Opponents of the rule have made some rather retrograde arguments against it.
Writing in the Washington Post last week, the Brookings Institution’s Robert Hahn argues that the EPA’s proposal may not be perfect but that it would likely end up doing more good than harm to science. He also faults the scientific community for “throwing stones” instead of offering practical suggestions for how to make it better. It’s hard to share Hahn’s optimism, given how the rule was drafted and the politics behind it. But even if Pruitt and the EPA’s appropriation of the open-science movement doesn’t leave much room for meaningful engagement, it seems ill-advised for scientists to shoot it down with mindless affirmations of the status quo.
Indeed, some opponents of the rule have made rather retrograde arguments against it, arguing, for example, that standard scientific practices work well enough as is. “This is not about all of the details that scientists need to scrutinize each other’s work. That information is already widely available, and scientists spend a tremendous amount of time disclosing all of their data and methods to get their work published,” said Gretchen Goldman, research director for the Center for Science and Democracy.
Others have claimed that certain types of research, like studies of the Deepwater Horizon oil spill, simply can’t be reproduced—though as Andrew Gelman pointed out, you don’t need to restage a disaster to make the data from its fallout public, and those analyses could be scrutinized and tried again. Many also cite the cost of making data public, pointing to a Congressional Budget Office report from 2014, which said an open-science rule would add between $10,000 and $30,000 to the ledger for each study used by the EPA (for a total of $250 million per year).

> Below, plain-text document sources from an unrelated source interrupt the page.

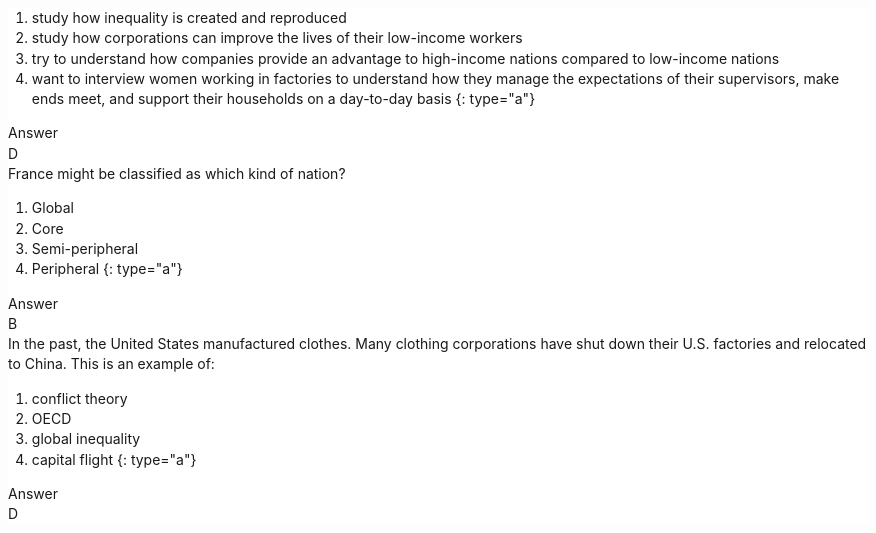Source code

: 1.  study how inequality is created and reproduced
2.  study how corporations can improve the lives of their low-income workers
3.  try to understand how companies provide an advantage to high-income nations compared to low-income nations
4.  want to interview women working in factories to understand how they manage the expectations of their supervisors, make ends meet, and support their households on a day-to-day basis
{: type="a"}

</div>
<div data-type="solution" markdown="1">
<div data-type="title">
Answer
</div>
D

</div>
</div>

<div data-type="exercise" data-element-type="section-quiz">
<div data-type="problem" markdown="1">
France might be classified as which kind of nation?

1.  Global
2.  Core
3.  Semi-peripheral
4.  Peripheral
{: type="a"}

</div>
<div data-type="solution" markdown="1">
<div data-type="title">
Answer
</div>
B

</div>
</div>

<div data-type="exercise" data-element-type="section-quiz">
<div data-type="problem" markdown="1">
In the past, the United States manufactured clothes. Many clothing corporations have shut down their U.S. factories and relocated to China. This is an example of:

1.  conflict theory
2.  OECD
3.  global inequality
4.  capital flight
{: type="a"}

</div>
<div data-type="solution" markdown="1">
<div data-type="title">
Answer
</div>
D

These claims recapitulate some objections academic scientists made in the early days of the reform movement, according to Simine Vazire, co-founder of the Society for the Improvement of Psychological Science. Indeed, the new proposal’s use of replication rhetoric and research, including citations of both Ioannidis and Nosek, has put the open-science movement in a somewhat awkward position. “My summary assessment is that it’s 80 percent great and 20 percent off the rails,” Nosek told me. But if you were going only by the outrage that’s been expressed by environmental scientists and activists, it would be difficult to sort out those proportions.
Those who favor open science should also worry over backlash. Even before the EPA went out with its proposal, Vazire had heard nervous chatter that the methodological reform movement would get “weaponized” by right-wing ideologues and used to damage the credibility of science as a whole. Now those predictions have come true. “I think there’s a real danger in overreacting to the [EPA] rule,” she said, even if it does seem poorly designed, hypocritical, or even anti-scientific. “I’m at least as worried that people will react too strongly in the other direction, and say we need to protect our data against people who want to use it to draw conclusions that we don’t like. That makes scientists sound crazy.”
Put another way, it may seem as though scientists’ debates about the practice of their research (and its many flaws) do more harm than good when aired in public. But if these conversations were carried out with more transparency—if science weren’t quite so vain about its blunders to begin with and so overconfident in its self-governance—then perhaps the right-wing rhetoric that swirled around this new proposal, with its talk of “secret science” and “hidden agendas,” wouldn’t be so potent to begin with.